Oylar sayımına geçildiğinde, Tuncelili başka bir müşahit ile göz göze geldik. AKP oyları fazlaydı. Yanımdaki müşahit arkadaşa "ne oluyor" gibilerinden baktım. Bana "Bu sandıktan Kılıçdaroğlu'na oy bekleme" dedi.

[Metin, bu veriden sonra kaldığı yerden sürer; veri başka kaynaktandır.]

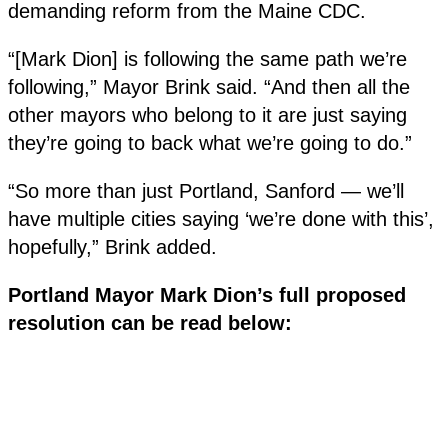
demanding reform from the Maine CDC.
“[Mark Dion] is following the same path we’re
following,” Mayor Brink said. “And then all the
other mayors who belong to it are just saying
they’re going to back what we’re going to do.”
“So more than just Portland, Sanford — we’ll
have multiple cities saying ‘we’re done with this’,
hopefully,” Brink added.
Portland Mayor Mark Dion’s full proposed
resolution can be read below:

Oy sayımı devam ederken birden sandık başkanının aralıksız "Kılıçdaroğlu, Kılıçdaroğlu..." sesleri yankılanmaya başladı. Karşımda sandıkta görevli, neredeyse ölü taklidi yapan CHP'li kadının yüzüne baktım. Gün boyu üzgün, kasvetli yüzü gitmiş, yerine güller açmıştı. Yanımdaki Tuncelili müşahite "ne oluyor" diye tekrar baktım. Arkadaş şok durumdaydı "Benim oturduğum apartmandakilerin hepsi AKP'li, onlar bile verse böyle bir şey olmaz, demek ki ekonomik durum onları bile değiştirmiş bizim mahalle değişmiş" dedi. Sayım bittiğinde kendi kendime "Bu iş bitti, Kılıçdaroğlu Cumhurbaşkanı" dedim.
Birkaç gündür seçim sonuçlarını çok yoğun olmasa da izliyorum. Bir vatandaş olarak kendi izlenimlerim ve ortada dolaşan şaibelerle açıklanan sonuca inanmıyorum. Müşahit olduğum sandıktaki gibi Türkiye'de vicdanlı, adil, dürüst bir seçim yapıldığını düşümüyorum.
Bütün bunları neden mi yazıyorum. Benim gibi düşünen bu ülkede milyonlarca insanın olduğunu düşünüyor ve bunun yazı aracıyla kayda geçmesini istiyorum.
Türkiye'nin egemen sınıflarında birkaç söz etmek istiyorum:
Demokrasicilik oyununu sevmiş olabilirsiniz, bu oyun için yeterli paranız ve gücünüz var, fakat kendinizi halkın gözünde meşru kılamazsanız. Yani göstermelik seçimde bile meşruiyetinizi sağlayamazsanız bu ülkeyi nasıl yöneteceksiniz. İşiniz zor. Yönetemeyeceğinizi benim gibi siz de göreceksiniz.